Ou bien on mêle aux mots certaines syllabes qui n'ont aucun sens. Pour dire: _Pater meus non est domi_, vous mettrez: _Pa_ba_t_eb_er_ _me_beub_us_ _no_bo_n_ eb_est_ _do_lo_mi_bi. _Fababribicabatober_ voudra dire: _Fabricator_.

Un procédé du même genre consiste à renverser les mots de l'avis à transmettre, c'est-à-dire à les inscrire de droite à gauche, en mettant au commencement et à la fin de chacun deux lettres qui ne signifient rien; d'après cette méthode, pour écrire: «l'armée est battue,» on pourra mettre: nb_eemral_xd ve_tse_jb iq_euttab_kf.
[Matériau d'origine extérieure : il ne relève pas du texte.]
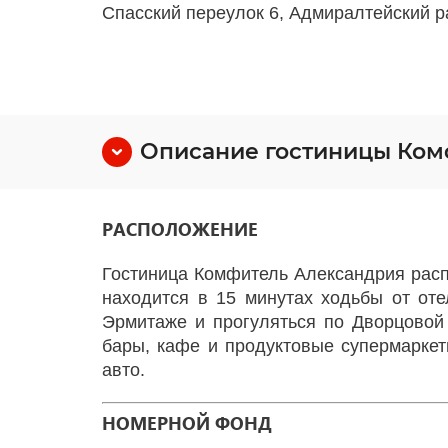
Спасский переулок 6, Адмиралтейский р
Описание гостиницы Ком
РАСПОЛОЖЕНИЕ
Гостиница Комфитель Александрия распо
находится в 15 минутах ходьбы от оте
Эрмитаже и прогуляться по Дворцовой
бары, кафе и продуктовые супермаркет
авто.
НОМЕРНОЙ ФОНД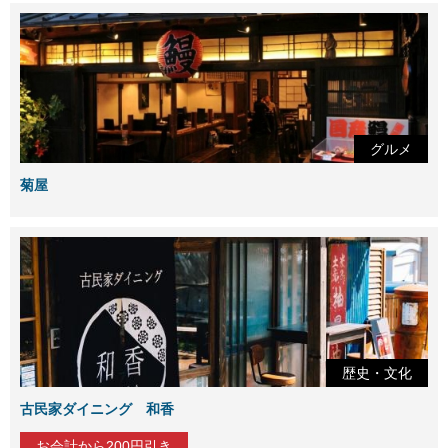
グルメ
菊屋
歴史・文化
古民家ダイニング 和香
お会計から200円引き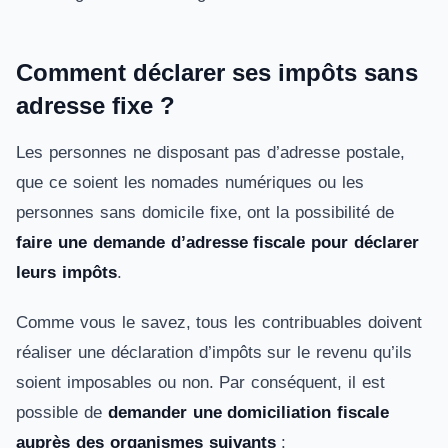
Comment déclarer ses impôts sans
adresse fixe ?
Les personnes ne disposant pas d’adresse postale,
que ce soient les nomades numériques ou les
personnes sans domicile fixe, ont la possibilité de
faire une demande d’adresse fiscale pour déclarer
leurs impôts
.
Comme vous le savez, tous les contribuables doivent
réaliser une déclaration d’impôts sur le revenu qu’ils
soient imposables ou non. Par conséquent, il est
possible de
demander une domiciliation fiscale
auprès des organismes suivants
: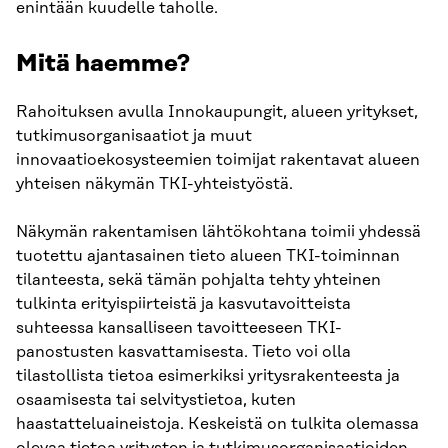
enintään kuudelle taholle.
Mitä haemme?
Rahoituksen avulla Innokaupungit, alueen yritykset,
tutkimusorganisaatiot ja muut
innovaatioekosysteemien toimijat rakentavat alueen
yhteisen näkymän TKI-yhteistyöstä.
Näkymän rakentamisen lähtökohtana toimii yhdessä
tuotettu ajantasainen tieto alueen TKI-toiminnan
tilanteesta, sekä tämän pohjalta tehty yhteinen
tulkinta erityispiirteistä ja kasvutavoitteista
suhteessa kansalliseen tavoitteeseen TKI-
panostusten kasvattamisesta. Tieto voi olla
tilastollista tietoa esimerkiksi yritysrakenteesta ja
osaamisesta tai selvitystietoa, kuten
haastatteluaineistoja. Keskeistä on tulkita olemassa
olevaa tietoa yritysten ja tutkimusorganisaatioiden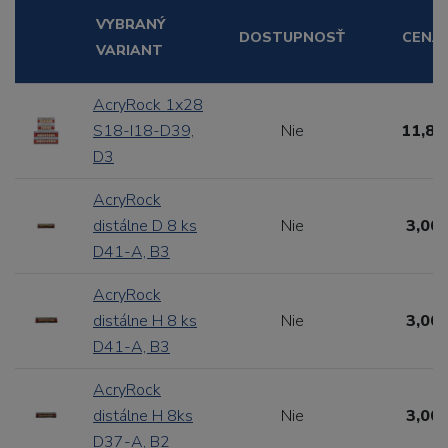
VYBRANÝ
DOSTUPNOSŤ
CENA
VARIANT
AcryRock 1x28
S18-I18-D39,
Nie
11,88
D3
AcryRock
distálne D 8 ks
Nie
3,00 
D41-A, B3
AcryRock
distálne H 8 ks
Nie
3,00 
D41-A, B3
AcryRock
distálne H 8ks
Nie
3,00 
D37-A, B2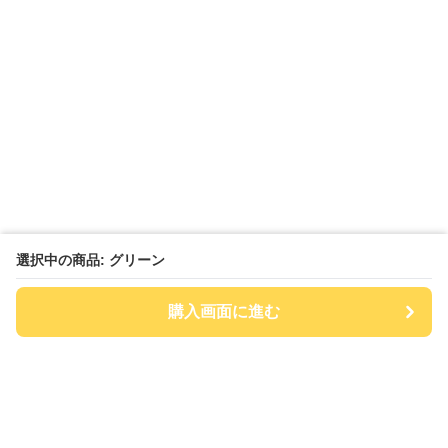
選択中の商品: グリーン
購入画面に進む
Tout ceci, on le comprend de reste, est susceptible de modifications très-nombreuses; mais il faut reconnaître également qu'un déchiffreur, ayant de l'expérience et bien versé dans les mystères de la Cryptographie, n'aurait pas beaucoup de peine pour découvrir les secrets cachés sous un pareil voile.

§ XIV.

De la stéganométrographie.

Ce procédé est décrit en détail dans un ouvrage publié par Mathias Uken, en 1751. Donnons une idée de ce chiffre, qu'on peut regarder à juste titre comme un de ceux dont il serait le plus difficile de trouver la clef.
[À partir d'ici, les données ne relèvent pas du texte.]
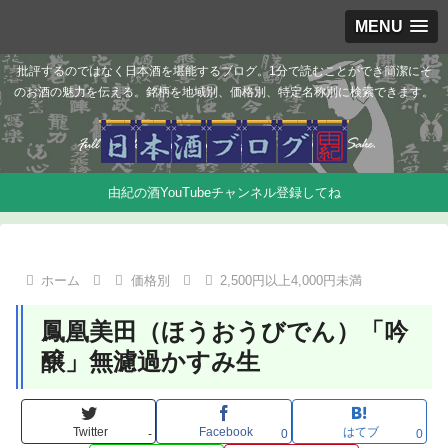
MENU
批評するのではなく日本酒を堪能するブログ。1分で読むことができ簡潔にそ
のお酒の魅力を伝える。銘柄を地域別、価格別、特定名称別に検索できます。
由紀の酒YouTubeチャンネル登録してね
ホーム
価格別
2,500円以上4,000円未満
鳳凰美田（ほうおうびでん）「吟
醸」無濾過かすみ生
Twitter
Facebook
はてブ
-
0
0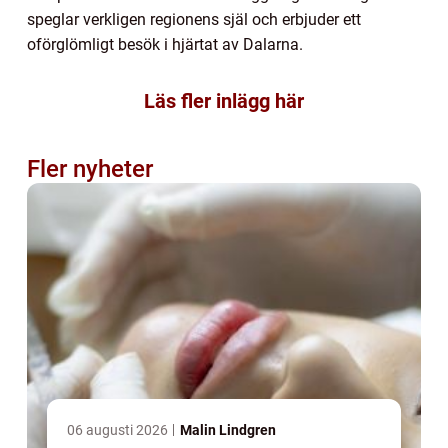
speglar verkligen regionens själ och erbjuder ett
oförglömligt besök i hjärtat av Dalarna.
Läs fler inlägg här
Fler nyheter
06 augusti 2026
Malin Lindgren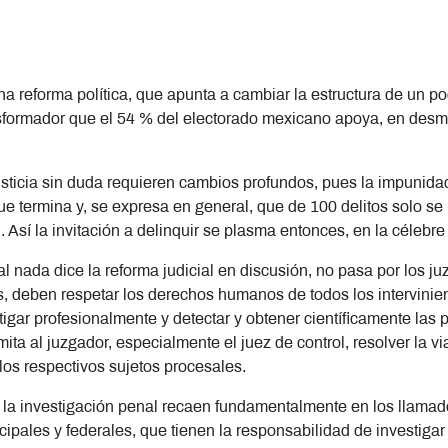
a reforma política, que apunta a cambiar la estructura de un po
sformador que el 54 % del electorado mexicano apoya, en desmed
 justicia sin duda requieren cambios profundos, pues la impunidad
que termina y, se expresa en general, que de 100 delitos solo se
. Así la invitación a delinquir se plasma entonces, en la céleb
l nada dice la reforma judicial en discusión, no pasa por los j
, deben respetar los derechos humanos de todos los intervinient
vestigar profesionalmente y detectar y obtener científicamente la
ita al juzgador, especialmente el juez de control, resolver la vi
los respectivos sujetos procesales.
la investigación penal recaen fundamentalmente en los llamados
unicipales y federales, que tienen la responsabilidad de investiga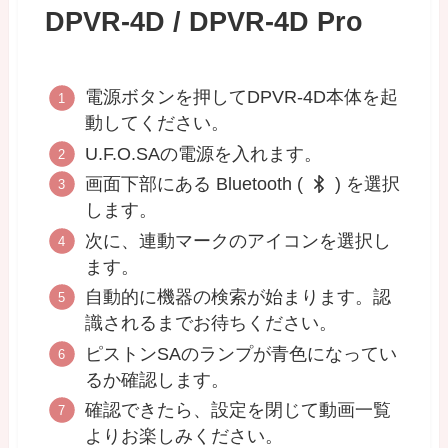
DPVR-4D / DPVR-4D Pro
電源ボタンを押してDPVR-4D本体を起
動してください。
U.F.O.SAの電源を入れます。
画面下部にある Bluetooth (
) を選択
します。
次に、連動マークのアイコンを選択し
ます。
自動的に機器の検索が始まります。認
識されるまでお待ちください。
ピストンSAのランプが青色になってい
るか確認します。
確認できたら、設定を閉じて動画一覧
よりお楽しみください。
Vous écrivez en caractères ordinaires l'avis que vous voulez transmettre en secret, et vous placez sous chaque lettre un chiffre, en ayant soin de faire suivre les numéros dans l'ordre habituel.

Supposons que vous voulez mander la nouvelle de la mort de l'empereur d'Allemagne, nouvelle que vous exprimez en latin.

HERI OBIIT 1234 56789

C A R O L U S A U G U S T U S 10. 11. 12. 13. 14. 15. 16. 17. 18. 19. 20. 21. 22. 23. 24.
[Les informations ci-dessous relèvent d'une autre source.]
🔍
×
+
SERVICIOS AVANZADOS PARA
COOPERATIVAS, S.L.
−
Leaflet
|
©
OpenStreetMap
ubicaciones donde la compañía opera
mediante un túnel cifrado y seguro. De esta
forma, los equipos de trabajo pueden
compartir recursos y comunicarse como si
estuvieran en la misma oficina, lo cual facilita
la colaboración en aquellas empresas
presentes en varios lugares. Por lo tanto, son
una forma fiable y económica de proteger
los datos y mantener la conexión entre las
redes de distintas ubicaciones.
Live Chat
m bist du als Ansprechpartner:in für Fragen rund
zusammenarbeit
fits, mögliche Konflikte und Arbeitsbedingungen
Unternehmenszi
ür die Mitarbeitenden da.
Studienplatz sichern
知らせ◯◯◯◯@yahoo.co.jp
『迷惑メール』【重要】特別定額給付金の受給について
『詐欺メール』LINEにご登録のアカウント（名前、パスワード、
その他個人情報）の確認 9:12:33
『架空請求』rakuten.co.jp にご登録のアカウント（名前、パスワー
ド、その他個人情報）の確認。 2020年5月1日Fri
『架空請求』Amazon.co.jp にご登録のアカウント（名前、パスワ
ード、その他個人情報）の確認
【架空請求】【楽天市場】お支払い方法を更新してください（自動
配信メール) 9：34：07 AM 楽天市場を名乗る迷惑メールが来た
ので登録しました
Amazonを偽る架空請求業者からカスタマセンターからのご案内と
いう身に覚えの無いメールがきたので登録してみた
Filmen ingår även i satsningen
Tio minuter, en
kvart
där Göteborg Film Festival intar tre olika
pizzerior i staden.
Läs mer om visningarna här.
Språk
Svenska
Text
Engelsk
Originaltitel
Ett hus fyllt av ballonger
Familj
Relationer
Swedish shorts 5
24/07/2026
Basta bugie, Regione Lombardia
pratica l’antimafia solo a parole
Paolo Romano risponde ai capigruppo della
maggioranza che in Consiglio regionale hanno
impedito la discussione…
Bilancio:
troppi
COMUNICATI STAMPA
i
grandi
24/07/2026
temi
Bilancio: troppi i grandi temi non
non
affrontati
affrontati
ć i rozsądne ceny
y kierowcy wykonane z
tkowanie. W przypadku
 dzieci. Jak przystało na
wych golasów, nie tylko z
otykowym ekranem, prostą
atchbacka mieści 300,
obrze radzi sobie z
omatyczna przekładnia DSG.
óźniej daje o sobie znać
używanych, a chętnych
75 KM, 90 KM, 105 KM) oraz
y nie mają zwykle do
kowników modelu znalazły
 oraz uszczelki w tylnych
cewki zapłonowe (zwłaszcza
I M P E R A T O R 25. 26. 27. 28. 29. 30. 31. 32. 33

Vous vous êtes muni d'un certain nombre de tableaux numérotés; chacun d'eux porte les vingt-quatre lettres de l'alphabet, de A à Z, et, à côté de chaque lettre se trouve inscrit la moitié d'un vers pentamètre ou hexamètre. Les tableaux pairs contiennent les premiers hémistiches, les tableaux impairs les seconds; de sorte qu'en réunissant les tableaux 1 et 2, 3 et 4, 5 et 6, on obtient les vers entiers. En voici un exemple:

_Tableau_ 1.

a Ne mora te teneat

b Ne cunctare precor

h Ne dedigneris

_Tableau_ 2.

a chartæ perfringere gemmam.

b sua vincula demere chartæ.

e peregrinam evolvere hartam.

_Tableau_ 3.

r A tibi dilectis

_Tableau_ 4.

i credi venere plagis.

_Tableau_ 5.

o Non tibi damniferos

_Tableau_ 6.

b depinget epistola casus.

_Tableau_ 7.

i Lætitias mentis

_Tableau_ 8.

i demat ut illa.

Cherchez dans le premier tableau l'hémistiche qui correspond à la lettre H et dans le second celui qui est placé à côté de la lettre E; voyez dans le troisième tableau quelle moitié de vers correspond à la lettre R, et, dans le quatrième, examinez ce que vous donne I. En écrivant à la place de chaque lettre l'hémistiche qui lui correspond, vous exprimerez le mot _Heri_ de la manière suivante:

Ne dedigneris peregrinam evolvere chartam, A tibi dilectis, credi venire plagis.

En suivant ce même procédé, vous compléterez facilement votre dépêche.